Stored data entries:
────────
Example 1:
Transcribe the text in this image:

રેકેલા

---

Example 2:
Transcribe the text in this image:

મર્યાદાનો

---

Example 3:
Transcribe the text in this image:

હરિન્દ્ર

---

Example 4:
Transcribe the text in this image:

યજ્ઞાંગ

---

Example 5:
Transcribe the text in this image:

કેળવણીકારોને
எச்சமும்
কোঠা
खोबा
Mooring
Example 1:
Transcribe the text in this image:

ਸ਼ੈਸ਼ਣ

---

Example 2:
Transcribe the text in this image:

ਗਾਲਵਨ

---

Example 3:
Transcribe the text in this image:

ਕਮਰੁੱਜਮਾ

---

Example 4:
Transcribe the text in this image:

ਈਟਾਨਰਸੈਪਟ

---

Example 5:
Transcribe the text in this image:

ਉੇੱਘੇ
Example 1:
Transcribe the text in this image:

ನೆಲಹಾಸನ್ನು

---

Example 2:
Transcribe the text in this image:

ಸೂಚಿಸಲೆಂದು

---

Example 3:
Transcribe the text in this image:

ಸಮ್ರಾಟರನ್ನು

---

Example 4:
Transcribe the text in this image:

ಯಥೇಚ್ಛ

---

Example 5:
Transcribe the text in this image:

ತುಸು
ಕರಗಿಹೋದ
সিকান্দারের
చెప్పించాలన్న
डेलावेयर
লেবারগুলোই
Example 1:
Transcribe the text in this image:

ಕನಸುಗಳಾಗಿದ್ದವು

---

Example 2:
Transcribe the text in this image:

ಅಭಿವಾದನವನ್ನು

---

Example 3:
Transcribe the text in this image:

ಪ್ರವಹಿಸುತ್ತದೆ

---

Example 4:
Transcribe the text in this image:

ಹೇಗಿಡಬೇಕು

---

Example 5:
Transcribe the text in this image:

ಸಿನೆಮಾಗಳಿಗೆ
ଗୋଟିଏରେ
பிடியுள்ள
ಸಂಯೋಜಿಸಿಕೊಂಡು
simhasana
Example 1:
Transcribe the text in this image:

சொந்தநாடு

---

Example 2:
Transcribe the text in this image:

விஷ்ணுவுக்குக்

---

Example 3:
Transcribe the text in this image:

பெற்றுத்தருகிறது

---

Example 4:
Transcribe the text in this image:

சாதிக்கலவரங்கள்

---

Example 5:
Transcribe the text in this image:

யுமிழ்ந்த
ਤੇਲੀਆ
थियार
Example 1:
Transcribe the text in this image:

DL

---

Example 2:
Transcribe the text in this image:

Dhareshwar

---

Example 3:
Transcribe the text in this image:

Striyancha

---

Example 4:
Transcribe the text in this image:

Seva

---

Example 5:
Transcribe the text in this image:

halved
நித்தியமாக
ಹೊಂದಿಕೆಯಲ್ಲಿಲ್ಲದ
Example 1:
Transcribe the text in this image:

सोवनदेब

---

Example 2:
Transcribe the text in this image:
────────
Assigned task
Every entry above should be retyped exactly as it appears.

Exercise result
Example 1:
Transcribe the text in this image:

રેકેલા

---

Example 2:
Transcribe the text in this image:

મર્યાદાનો

---

Example 3:
Transcribe the text in this image:

હરિન્દ્ર

---

Example 4:
Transcribe the text in this image:

યજ્ઞાંગ

---

Example 5:
Transcribe the text in this image:

કેળવણીકારોને
எச்சமும்
কোঠা
खोबा
Mooring
Example 1:
Transcribe the text in this image:

ਸ਼ੈਸ਼ਣ

---

Example 2:
Transcribe the text in this image:

ਗਾਲਵਨ

---

Example 3:
Transcribe the text in this image:

ਕਮਰੁੱਜਮਾ

---

Example 4:
Transcribe the text in this image:

ਈਟਾਨਰਸੈਪਟ

---

Example 5:
Transcribe the text in this image:

ਉੇੱਘੇ
Example 1:
Transcribe the text in this image:

ನೆಲಹಾಸನ್ನು

---

Example 2:
Transcribe the text in this image:

ಸೂಚಿಸಲೆಂದು

---

Example 3:
Transcribe the text in this image:

ಸಮ್ರಾಟರನ್ನು

---

Example 4:
Transcribe the text in this image:

ಯಥೇಚ್ಛ

---

Example 5:
Transcribe the text in this image:

ತುಸು
ಕರಗಿಹೋದ
সিকান্দারের
చెప్పించాలన్న
डेलावेयर
লেবারগুলোই
Example 1:
Transcribe the text in this image:

ಕನಸುಗಳಾಗಿದ್ದವು

---

Example 2:
Transcribe the text in this image:

ಅಭಿವಾದನವನ್ನು

---

Example 3:
Transcribe the text in this image:

ಪ್ರವಹಿಸುತ್ತದೆ

---

Example 4:
Transcribe the text in this image:

ಹೇಗಿಡಬೇಕು

---

Example 5:
Transcribe the text in this image:

ಸಿನೆಮಾಗಳಿಗೆ
ଗୋଟିଏରେ
பிடியுள்ள
ಸಂಯೋಜಿಸಿಕೊಂಡು
simhasana
Example 1:
Transcribe the text in this image:

சொந்தநாடு

---

Example 2:
Transcribe the text in this image:

விஷ்ணுவுக்குக்

---

Example 3:
Transcribe the text in this image:

பெற்றுத்தருகிறது

---

Example 4:
Transcribe the text in this image:

சாதிக்கலவரங்கள்

---

Example 5:
Transcribe the text in this image:

யுமிழ்ந்த
ਤੇਲੀਆ
थियार
Example 1:
Transcribe the text in this image:

DL

---

Example 2:
Transcribe the text in this image:

Dhareshwar

---

Example 3:
Transcribe the text in this image:

Striyancha

---

Example 4:
Transcribe the text in this image:

Seva

---

Example 5:
Transcribe the text in this image:

halved
நித்தியமாக
ಹೊಂದಿಕೆಯಲ್ಲಿಲ್ಲದ
Example 1:
Transcribe the text in this image:

सोवनदेब

---

Example 2:
Transcribe the text in this image:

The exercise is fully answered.